Voinovich, Vladimir Nikolayevich

Voinovich, Vladimir Nikolayevich,

1932–2018, Russian satirist and political dissident. His father was dissident journalist who was jailed for his activities. Voinovich served in the army (1951–55), studied at the Moscow Pedagogical Institute (1957–59), and worked as a radio editor before he began publishing fiction. He gained attention for such short stories as "We Live Here" (1961) and the novella Two Comrades (1964), satirical works about conformity in the USSR. He incurred the ire of Soviet officials with his best-known novel, The Life and Extraordinary Adventures of Private Ivan Chonkin (1969–75, tr. 1977). A satirical tale of a seemingly simple-minded soldier who outsmarts the Soviet bureaucracy, it was banned but circulated underground and was published in Europe; it forms a trilogy with Pretender to the Throne (1979, tr. 1981) and A Displaced Person (2007, tr. 2012).
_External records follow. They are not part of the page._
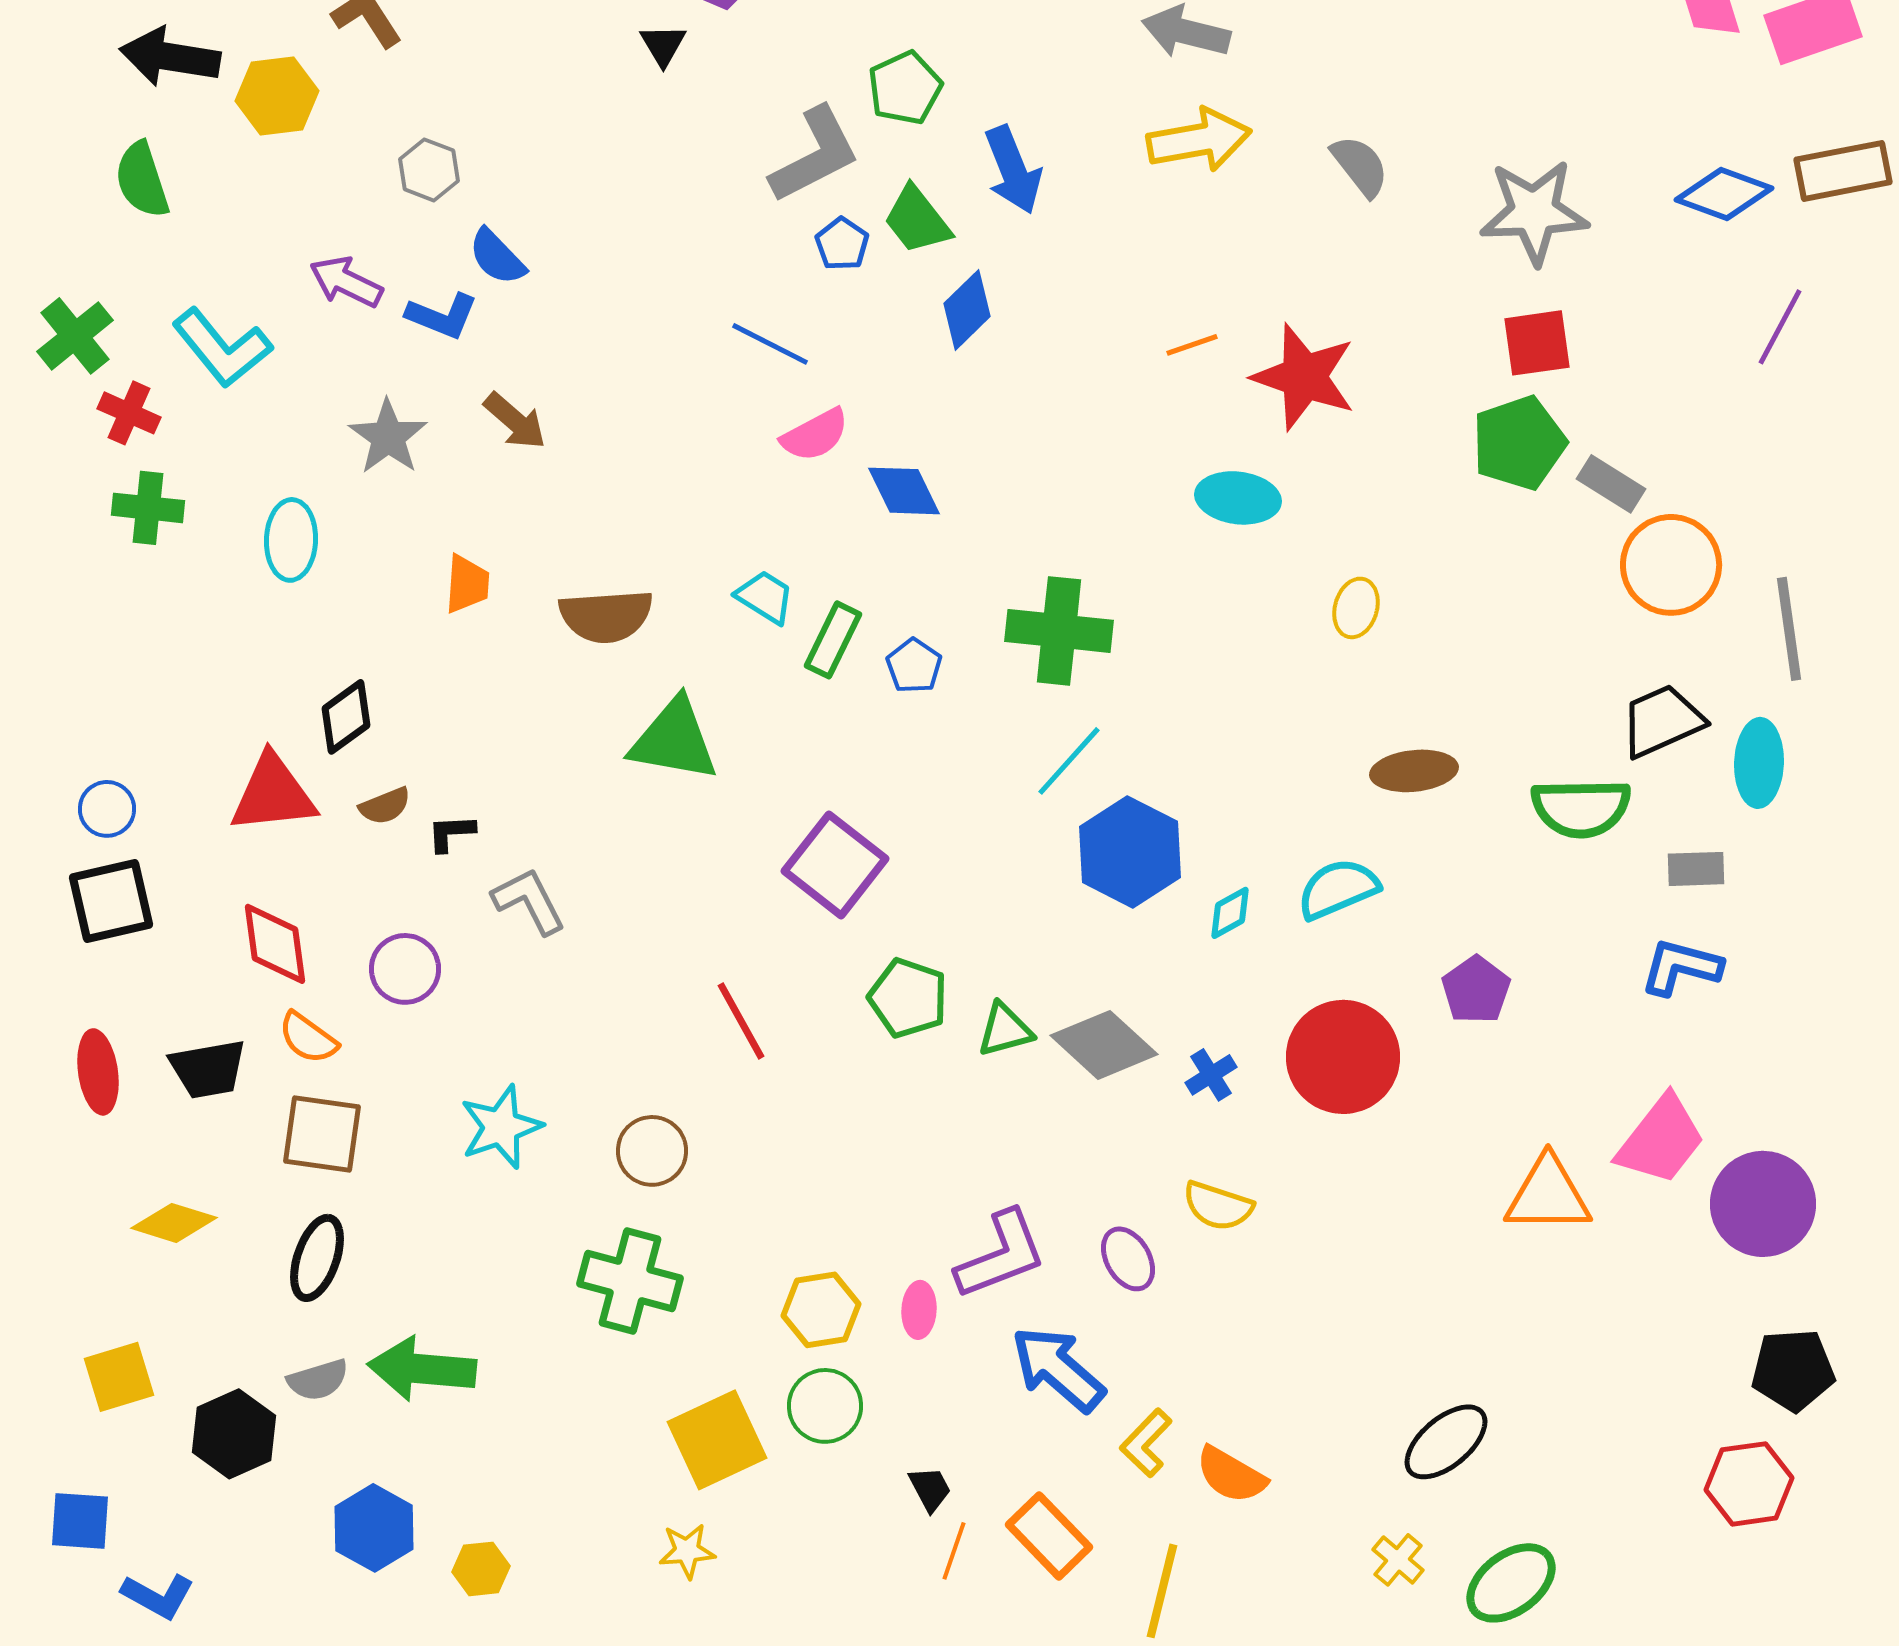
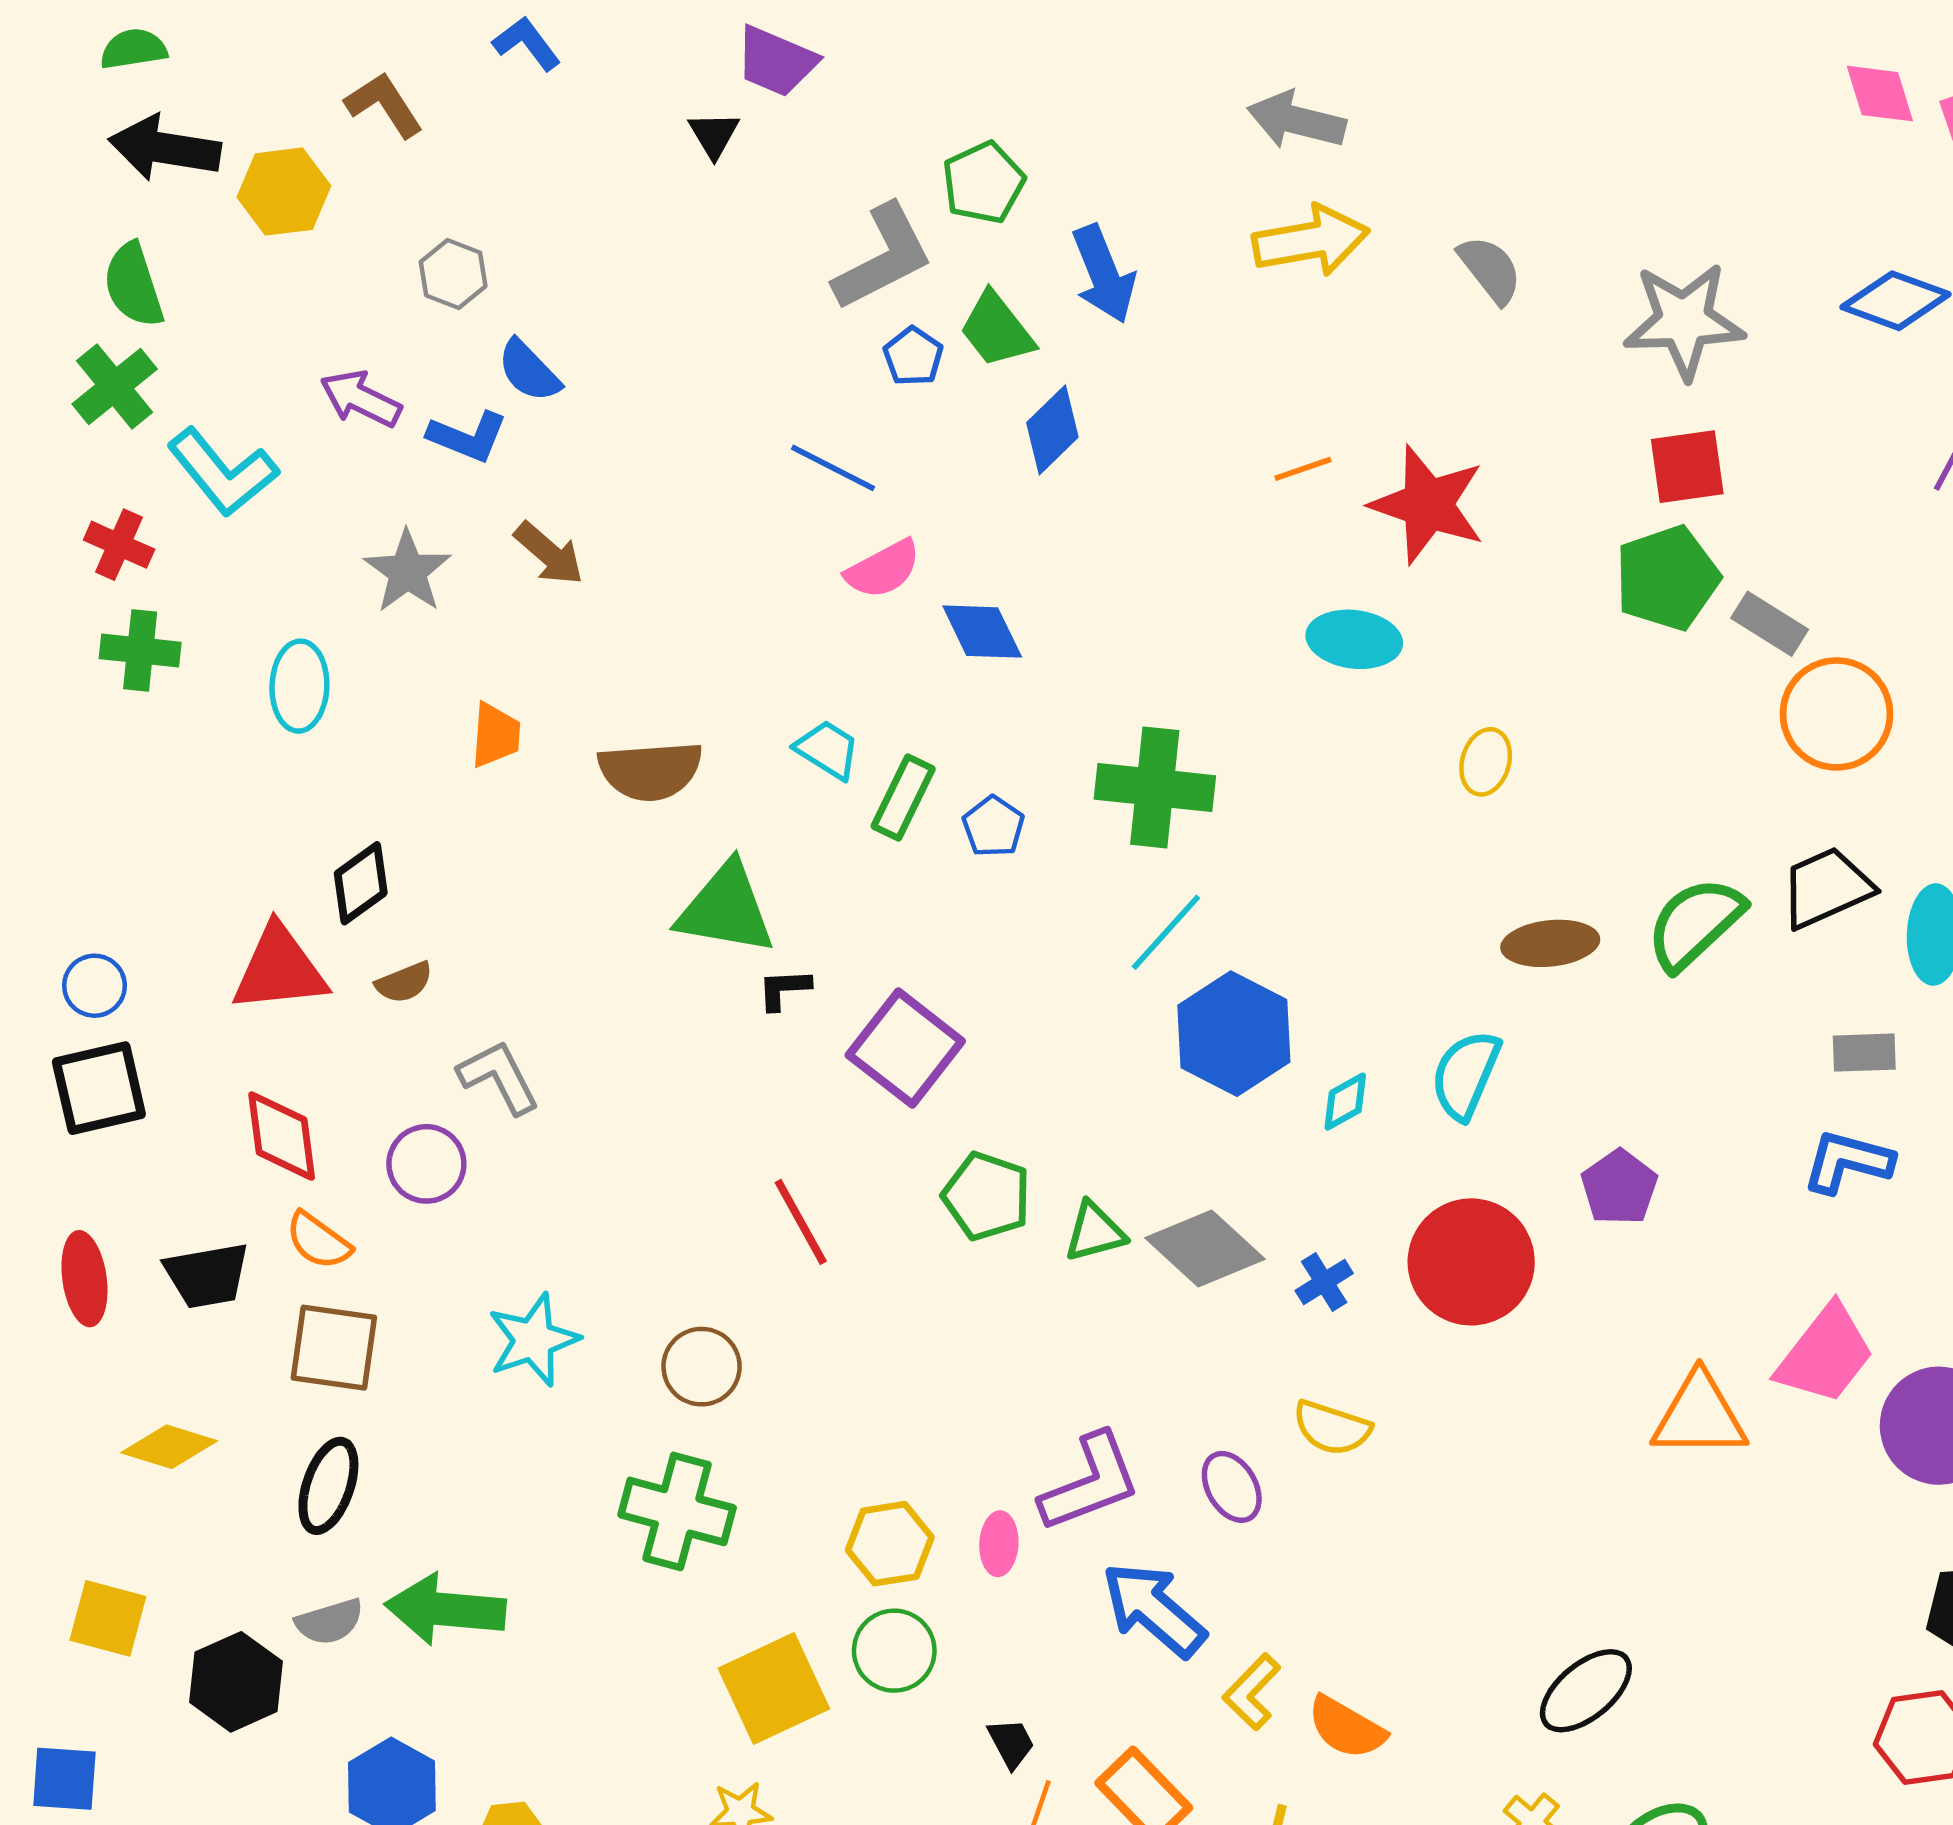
green cross: (75, 336) -> (115, 386), moved
green semicircle: (1581, 808) -> (1695, 923), moved, turned 138
black L-shape: (451, 833) -> (784, 989), moved
cyan semicircle: (1338, 889) -> (1466, 1075), turned -44
gray L-shape: (529, 901) -> (499, 1077), moved
yellow square: (119, 1377) -> (108, 1618), turned 32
The Ivankiad: The Tale of the Writer Voinovich's Installation in His New Apartment (1976, tr. 1977) recounts his bureaucratic struggle to get an apartment in a writer's housing cooperative. Harassed by the government for his writings and activism, he was stripped of his citizenship and exiled (1980); he settled in Munich and taught in Europe and the United States. In 1990, President Gorbachev restored his citizenship and Voinovich returned to Russia. Voinovich is also particularly known for the dystopian novel Moscow 2042 (1986), about an exiled writer who takes a flight that lands 60 years in the future, and he later was critic of Vladimir Putin's policies.